Cagliari-Lazio, i casi da moviola
Questi gli episodi dubbi della gara. Primo giallo al 25′: è per Mina che frana su Maldini. Due minuti dopo ancora scaramucce tra i due: il lazial dà un calcetto sulla schiena del difensore che esagera nel cadere ma l’arbitro non interviene. Al 46′ ammonito Pellegrino che frena in modo irregolare Palestra. Al 56′ ammonito Rovella prt un intervento falloso su Ze Pedro. Al 63′ grave errore dell’arbitro che ammonisce Provstgaard per una scivolata su Palestra: dal replay si evince che il danese è entrato sul pallone.
Il gol annullato a Palestra
Al 68′ segna il Cagliari con Palestra ma la rete viene annullata: al momento del lancio in profondità l’esterno era in posizione di offside. All’85’ MIna, già ammonito, interviene fallosamente su Noslin e prende il secondo giallo. La Lazio, con Sarri che è apparso molto nervoso per tutta la gara, chiede anche il rigore ma Rapuano concede solo punizione dal limite. Dopo il recupero Cagliari-Lazio finisce 0-0.
La sentenza di Marelli
Sulla scelta di Rapuano di non fischiare il calcio di rigore per l’intervento di Yerry Mina su Noslin ecco la spiegazione del talent di Dazn Luca Marelli: “Vale il primo punto di contatto che è fuori area anche se di pochissimo, cambia anche molto per la sanzione disciplinare perché se fosse stato in area di rigore Yerry Mina non sarebbe stato sanzionato”.
Il nervosismo di Sarri
Nel post-gara le parole di Sarri che ha spiegato: “Ero nervoso perché non mi sono piaciute parecchie scelte della squadra, questa è una squadra difficile da affrontare. Qui hanno perso la Roma e la Juve. Non ero nervoso per il risultato, che va anche bene, ma questa squadra va affrontata col palleggio veloce e noi non l’abbiamo fatto e questa cosa mi ha fatto arrabbiare. In trasferta non perdiamo da metà novembre, l’ultima sconfitta – anche un po’ farlocca – col Milan con il rigore negato al 95esimo”.
Chi è l’arbitro Rapuano
Antonio Rapuano, la scelta di Rocchi per Cagliari-Lazio, è stato il primo direttore di gara riminese ad arbitrare in serie A. Laureato in Economia, 39 anni da compiere il prossimo 10 aprile, Rapuano è figlio d’arte: suo padre, già maresciallo dell’Aeronatica, è stato arbitro, assistente di gara in serie B. E’ un arbitro di indubbia esperienza, al nono anno in AIA. Personalità, grande empatia e dialogo aperto con i giocatori costituiscono i suoi punti di forza anche se l’anno scorso è stato assai contestato per la finale di Supercoppa tra Inter e Napoli. In stagione aveva finora arbitrato in A solo Verona-Juve, Fiorentina-Lecce e Verona-Torino e Lecce-Udinese.

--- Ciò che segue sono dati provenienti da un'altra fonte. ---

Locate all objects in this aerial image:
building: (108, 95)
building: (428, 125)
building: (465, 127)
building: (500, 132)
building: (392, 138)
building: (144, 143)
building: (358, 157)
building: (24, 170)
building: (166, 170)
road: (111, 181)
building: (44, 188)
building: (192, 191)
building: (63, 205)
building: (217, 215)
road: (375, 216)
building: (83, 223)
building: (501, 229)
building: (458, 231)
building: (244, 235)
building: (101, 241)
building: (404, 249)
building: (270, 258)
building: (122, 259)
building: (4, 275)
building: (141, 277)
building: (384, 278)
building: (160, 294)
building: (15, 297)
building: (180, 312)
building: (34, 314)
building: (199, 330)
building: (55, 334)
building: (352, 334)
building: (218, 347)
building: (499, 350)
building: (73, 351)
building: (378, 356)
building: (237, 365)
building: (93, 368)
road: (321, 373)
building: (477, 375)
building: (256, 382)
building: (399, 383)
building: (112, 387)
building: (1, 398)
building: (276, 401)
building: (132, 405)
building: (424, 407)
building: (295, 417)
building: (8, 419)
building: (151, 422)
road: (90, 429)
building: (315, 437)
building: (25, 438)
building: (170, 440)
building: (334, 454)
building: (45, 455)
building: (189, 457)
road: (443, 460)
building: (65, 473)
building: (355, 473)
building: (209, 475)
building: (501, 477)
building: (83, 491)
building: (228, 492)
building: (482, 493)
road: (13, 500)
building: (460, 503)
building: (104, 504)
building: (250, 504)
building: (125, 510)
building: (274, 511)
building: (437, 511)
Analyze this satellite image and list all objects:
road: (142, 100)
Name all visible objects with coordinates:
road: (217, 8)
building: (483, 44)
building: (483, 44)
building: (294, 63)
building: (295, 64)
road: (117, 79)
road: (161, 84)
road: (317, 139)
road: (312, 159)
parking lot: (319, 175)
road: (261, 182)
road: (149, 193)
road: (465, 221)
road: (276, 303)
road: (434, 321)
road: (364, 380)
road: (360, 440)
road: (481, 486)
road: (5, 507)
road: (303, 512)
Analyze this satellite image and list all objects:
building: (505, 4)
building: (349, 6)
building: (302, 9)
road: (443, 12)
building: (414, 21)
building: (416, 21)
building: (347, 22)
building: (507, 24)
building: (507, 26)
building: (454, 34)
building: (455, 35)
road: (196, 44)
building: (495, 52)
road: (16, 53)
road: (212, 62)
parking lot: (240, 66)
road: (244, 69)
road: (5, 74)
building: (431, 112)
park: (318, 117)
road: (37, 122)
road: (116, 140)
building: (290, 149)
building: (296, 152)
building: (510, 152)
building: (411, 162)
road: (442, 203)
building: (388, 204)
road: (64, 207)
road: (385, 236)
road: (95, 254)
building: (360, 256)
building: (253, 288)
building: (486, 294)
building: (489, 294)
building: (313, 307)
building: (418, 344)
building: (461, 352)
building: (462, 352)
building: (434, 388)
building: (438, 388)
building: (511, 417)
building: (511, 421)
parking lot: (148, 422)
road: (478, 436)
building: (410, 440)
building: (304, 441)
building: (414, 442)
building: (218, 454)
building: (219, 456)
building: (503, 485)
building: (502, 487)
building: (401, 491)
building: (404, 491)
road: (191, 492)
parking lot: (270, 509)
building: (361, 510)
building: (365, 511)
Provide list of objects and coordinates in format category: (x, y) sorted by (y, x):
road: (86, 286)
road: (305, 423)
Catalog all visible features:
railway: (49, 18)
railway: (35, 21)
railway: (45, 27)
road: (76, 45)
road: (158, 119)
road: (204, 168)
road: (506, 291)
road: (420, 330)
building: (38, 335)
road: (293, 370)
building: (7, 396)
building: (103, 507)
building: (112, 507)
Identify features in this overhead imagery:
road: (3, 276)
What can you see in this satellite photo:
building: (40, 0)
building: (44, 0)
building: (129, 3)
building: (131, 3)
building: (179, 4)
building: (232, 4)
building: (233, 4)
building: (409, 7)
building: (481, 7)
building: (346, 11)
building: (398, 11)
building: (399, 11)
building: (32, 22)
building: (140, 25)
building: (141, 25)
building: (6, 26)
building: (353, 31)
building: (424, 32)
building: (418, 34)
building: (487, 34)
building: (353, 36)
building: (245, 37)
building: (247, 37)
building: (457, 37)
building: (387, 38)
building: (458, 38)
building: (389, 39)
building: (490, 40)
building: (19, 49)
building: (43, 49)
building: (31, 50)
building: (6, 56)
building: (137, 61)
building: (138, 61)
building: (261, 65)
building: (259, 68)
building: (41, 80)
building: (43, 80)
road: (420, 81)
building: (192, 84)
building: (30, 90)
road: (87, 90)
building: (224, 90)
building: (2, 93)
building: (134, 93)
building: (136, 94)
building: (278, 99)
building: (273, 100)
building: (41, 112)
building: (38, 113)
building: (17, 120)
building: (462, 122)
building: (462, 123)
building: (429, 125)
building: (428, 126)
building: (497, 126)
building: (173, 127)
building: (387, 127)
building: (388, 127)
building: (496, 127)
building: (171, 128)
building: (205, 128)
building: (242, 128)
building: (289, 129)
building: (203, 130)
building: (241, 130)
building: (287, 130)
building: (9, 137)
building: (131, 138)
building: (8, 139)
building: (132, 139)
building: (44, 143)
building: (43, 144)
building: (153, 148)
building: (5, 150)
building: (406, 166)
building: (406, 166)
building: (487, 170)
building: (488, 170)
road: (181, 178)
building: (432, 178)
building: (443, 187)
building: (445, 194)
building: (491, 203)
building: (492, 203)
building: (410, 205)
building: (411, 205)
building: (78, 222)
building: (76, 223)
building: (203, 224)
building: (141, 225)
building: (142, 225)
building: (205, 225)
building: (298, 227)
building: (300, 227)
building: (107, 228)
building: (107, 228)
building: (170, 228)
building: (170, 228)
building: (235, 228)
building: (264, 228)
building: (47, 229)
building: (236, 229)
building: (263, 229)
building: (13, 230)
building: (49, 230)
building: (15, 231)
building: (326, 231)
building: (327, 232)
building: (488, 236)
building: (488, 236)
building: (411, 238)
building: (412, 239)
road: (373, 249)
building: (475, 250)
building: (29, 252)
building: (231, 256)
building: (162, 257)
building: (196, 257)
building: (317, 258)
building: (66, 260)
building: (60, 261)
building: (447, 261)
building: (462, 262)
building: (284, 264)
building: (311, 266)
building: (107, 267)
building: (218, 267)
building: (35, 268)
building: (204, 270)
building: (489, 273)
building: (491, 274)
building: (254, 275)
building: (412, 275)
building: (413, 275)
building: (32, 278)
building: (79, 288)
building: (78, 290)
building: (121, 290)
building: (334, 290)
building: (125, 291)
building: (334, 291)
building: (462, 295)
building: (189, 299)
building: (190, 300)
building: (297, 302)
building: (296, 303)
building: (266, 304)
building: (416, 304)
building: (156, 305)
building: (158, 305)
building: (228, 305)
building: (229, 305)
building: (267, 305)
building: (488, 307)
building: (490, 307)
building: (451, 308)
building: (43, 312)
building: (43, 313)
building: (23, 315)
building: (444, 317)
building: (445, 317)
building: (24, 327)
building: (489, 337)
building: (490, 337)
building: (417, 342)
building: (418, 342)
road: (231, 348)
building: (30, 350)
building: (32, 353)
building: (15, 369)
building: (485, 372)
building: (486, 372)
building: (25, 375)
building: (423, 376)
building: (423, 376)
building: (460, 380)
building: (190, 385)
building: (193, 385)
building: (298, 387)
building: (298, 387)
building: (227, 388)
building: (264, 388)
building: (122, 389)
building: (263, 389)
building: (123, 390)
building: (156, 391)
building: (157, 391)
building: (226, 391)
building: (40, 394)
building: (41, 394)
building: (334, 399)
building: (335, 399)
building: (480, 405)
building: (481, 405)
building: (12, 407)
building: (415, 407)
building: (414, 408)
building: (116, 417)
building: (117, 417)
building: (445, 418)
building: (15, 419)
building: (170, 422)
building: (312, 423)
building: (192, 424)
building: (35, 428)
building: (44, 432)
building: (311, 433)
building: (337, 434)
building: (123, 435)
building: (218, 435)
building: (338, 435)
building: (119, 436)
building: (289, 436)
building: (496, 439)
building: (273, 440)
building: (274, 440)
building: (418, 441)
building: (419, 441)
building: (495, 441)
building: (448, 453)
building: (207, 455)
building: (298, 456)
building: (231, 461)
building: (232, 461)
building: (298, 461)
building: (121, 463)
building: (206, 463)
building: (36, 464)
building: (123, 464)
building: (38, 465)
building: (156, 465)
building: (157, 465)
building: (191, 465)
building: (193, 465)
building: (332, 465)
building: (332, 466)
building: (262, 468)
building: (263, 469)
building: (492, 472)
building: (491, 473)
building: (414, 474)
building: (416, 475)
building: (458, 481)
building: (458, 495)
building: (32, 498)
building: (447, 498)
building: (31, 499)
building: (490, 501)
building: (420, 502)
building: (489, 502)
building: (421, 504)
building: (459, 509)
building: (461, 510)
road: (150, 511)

I precedenti con Cagliari e Lazio
E’ stato l’8° incrocio tra Rapuano e i biancocelesti: cinque successi e due k.o. il bilancio. Quattro precedenti invece con il Cagliari, con tre vittorie e una sconfitta.
L’arbitro ha ammonito 4 giocatori
Coadiuvato dagli assistenti Costanzo e Fontani con Galipò IV uomo, Maggioni al Var e Maresca all’Avar, l’arbitro di Cagliari-Lazio ha ammonito Mina, Pellegrino, Rovella, Provstgaard.